07/09/2016

DO MORENO DA SAUDADE


Com saudade da Achada do Moreno

Esta é uma verdadeira festa popular, campesina e serrana. É a mais genuína festa madeirense, feita pelas povoações da zona Este de Santa Cruz. Num misto de paganismo sagrado ou de sacro paganismo. A Senhora dos Remédios todos acolhe sob o seu manto azul celeste. Saudades de calcorrear o mainel da Levada Nova, subir a vereda da Ribeira do Moreno, ver as bicas cristalinas de fresca água caindo na casa-palheiro, a meia encosta, e a cantante água a transbordar do açude da ribeira, onde as rãs coaxavam alegres e inebriadas pelo odor das açucenas que brotavam em cachos rosados por entre a erva madura de setembro e os castanheiros velhinhos ombreando em sombra com os altivos plátanos da velha casa solarenga dos Barreto- Spínola.
Depois vinham os encontros familiares à sombra dos esguios pinheiros na almofada da carga-palha ou da relva rasteira, enquanto um aroma salino de alho exalava das fogueiras onde a carne ganhava cor de assado e os espetos rodavam entre amigos e familiares.O jogo do lenço vinha logo depois, e a corrida de rapazes e raparigas à volta da enorme roda que juntava conhecidos e visitantes, dava ao enorme campo chão o vislumbre de namoros e saudável convivência, apesar dos bairrismos. O Poncha tinha a sua barraca sempre junto à adufa da levada e aproveitava para lavar os copos, sempre rodando no balcão que a ASAE não inspeccionava. A velha senhora dos doces, colares, bordões, saborosos bolos de arroz e suspiro ajeitava no seu tabuleiro, enquanto os miúdos corriam no descampado largo , agora empoeirado. Ao fundo um motor zurrava e a iluminação ganhava cores e os altifalantes vozeiravam cantigas folclóricas e canções recentes.

::::::

*Problemas a resolver*:
A) As afirmações abaixo concordam com o texto sobre a festa da Achada do Moreno? Responda sim ou não a cada uma e cite as palavras exatas do texto que decidem.
(i) A festa é feita pelas povoações da zona Este de Santa Cruz.
(ii) O Poncha tinha a sua barraca junto à igreja.
(iii) Os altifalantes tocavam apenas cantigas folclóricas.
B) Reescreva o trecho do texto sobre a festa da Achada do Moreno desde "Esta é uma verdadeira" até "dos Barreto- Spínola.", inclusive, substituindo "açucenas" por "violetas".

*Dados fornecidos*:
::::::

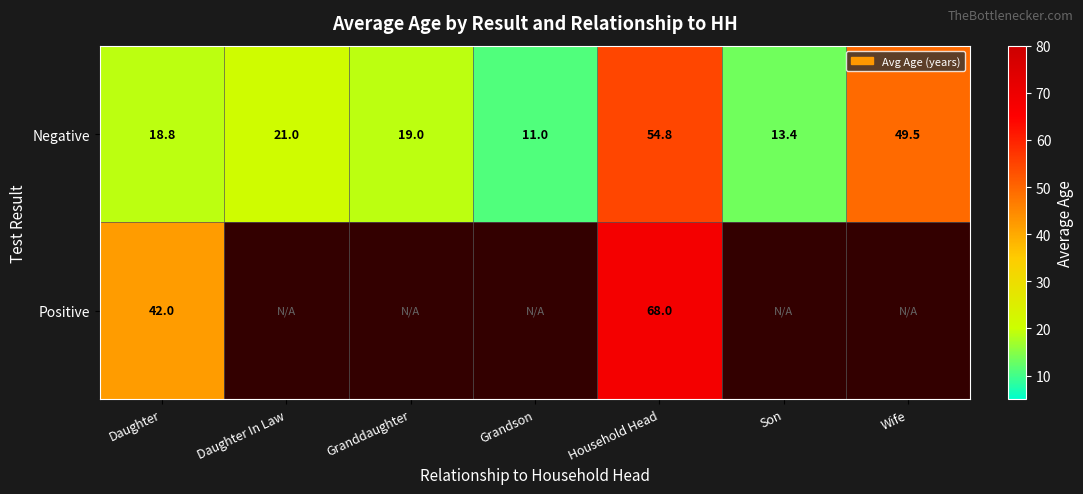

How many series are shown in this chart?

2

::::::

*Lista de respostas*:
A)
(i) Sim: "feita pelas povoações da zona Este de Santa Cruz".
(ii) Não: "O Poncha tinha a sua barraca sempre junto à adufa da levada".
(iii) Não: "os altifalantes vozeiravam cantigas folclóricas e canções recentes".

B)
Esta é uma verdadeira festa popular, campesina e serrana. É a mais genuína festa madeirense, feita pelas povoações da zona Este de Santa Cruz. Num misto de paganismo sagrado ou de sacro paganismo. A Senhora dos Remédios todos acolhe sob o seu manto azul celeste. Saudades de calcorrear o mainel da Levada Nova, subir a vereda da Ribeira do Moreno, ver as bicas cristalinas de fresca água caindo na casa-palheiro, a meia encosta, e a cantante água a transbordar do açude da ribeira, onde as rãs coaxavam alegres e inebriadas pelo odor das violetas que brotavam em cachos rosados por entre a erva madura de setembro e os castanheiros velhinhos ombreando em sombra com os altivos plátanos da velha casa solarenga dos Barreto- Spínola.